The sexual assault accusations against Noth certainly distracted from any residual fondness/nostalgia viewers might have had for Big, which left the writers in the unfortunate position of having a final moment — Carrie scattering Big’s ashes — that no one cared about. But frankly, any pathos would have been hard to sustain once we got a look at the absurdly enormous orange dress Carrie wore to do the honors. I realize that part of Carrie’s charm is her penchant for, and ability to pull off, the most outrageously inappropriate if personally stylish clothing ever. (I’m still not over the fascinator at Big’s funeral.) But this enormous tangerine-colored situation was over the top even for her. (I’m not even going to mention the Eiffel Tower handbag in which the ashes were stashed — did she funnel them in herself in the hotel room?) I mean honestly, even in Paris this dress would have stopped traffic, and in all likelihood led to the gendarmerie informing Carrie that it is illegal to dump human cremains into the Seine. Which it is. In case you were wondering. (Between this scene and “Emily in Paris,” I believe Americans have lost all right to call the French rude.)

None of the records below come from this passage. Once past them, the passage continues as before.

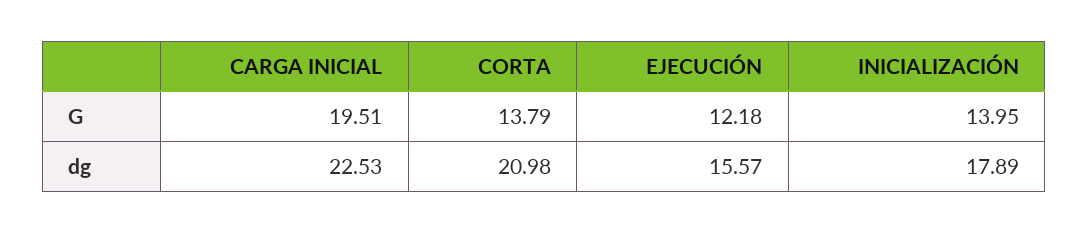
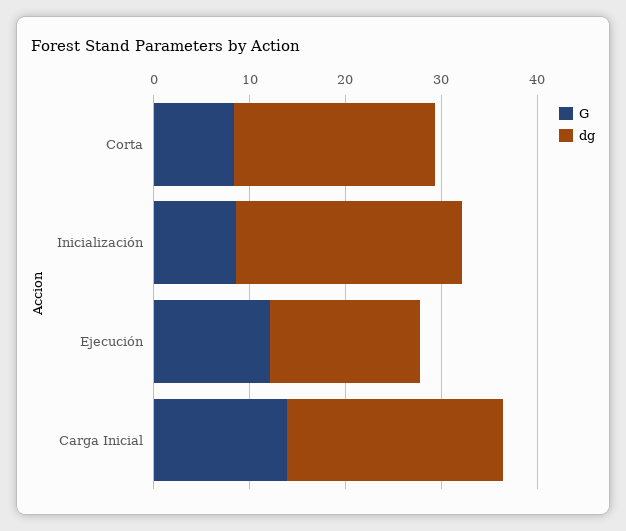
G, CARGA INICIAL: 19.51 -> 14
G, CORTA: 13.79 -> 8
G, INICIALIZACIÓN: 13.95 -> 8
dg, INICIALIZACIÓN: 17.89 -> 24

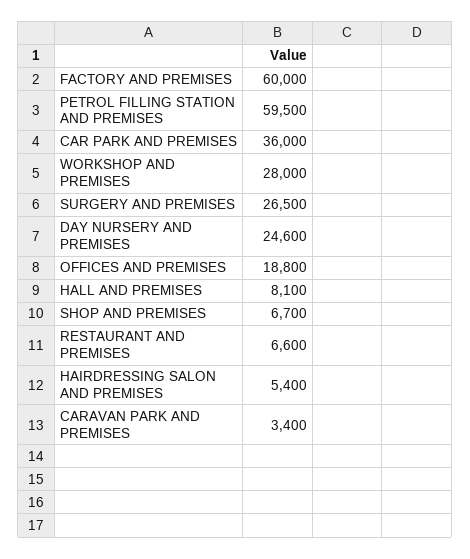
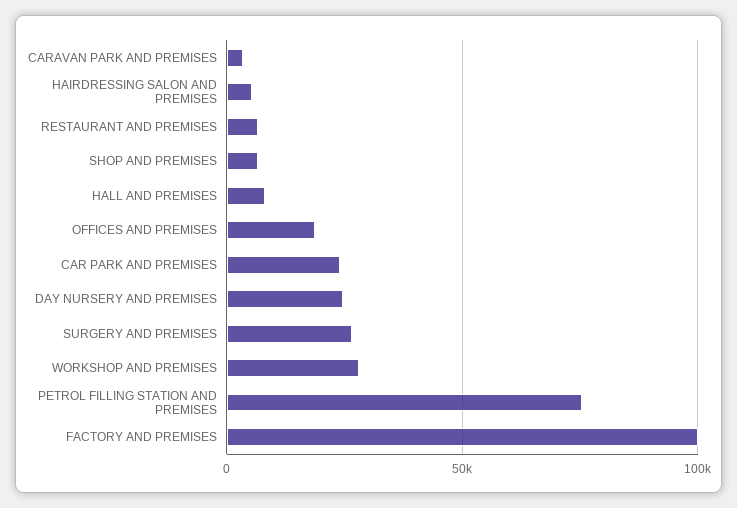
FACTORY AND PREMISES: 60000 -> 100000
PETROL FILLING STATION AND PREMISES: 59500 -> 75000
CAR PARK AND PREMISES: 36000 -> 25000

While it would have been hilarious to see her hauled off in handcuffs in that dress, I do feel bad for all the emotive work Parker put into the scene. But even as the camera caught her Nefertiti-inspired profile, it was all very anticlimactic. I did not feel bad, however, for my hoot of outraged laughter when suddenly Mr. Hot Podcast Producer was introduced as a last-minute please-give-us-a-second-season love interest. I mean, Jeff Zucker just stepped down for having an affair with a co-worker, for heaven’s sake. But whatever, love is love and I wish them well (Carrie and Hot Podcast Producer).

As long as they promise to stay in New York, and not follow Che and Miranda to L.A.

MB: And even if they do, I will watch every episode. God help me.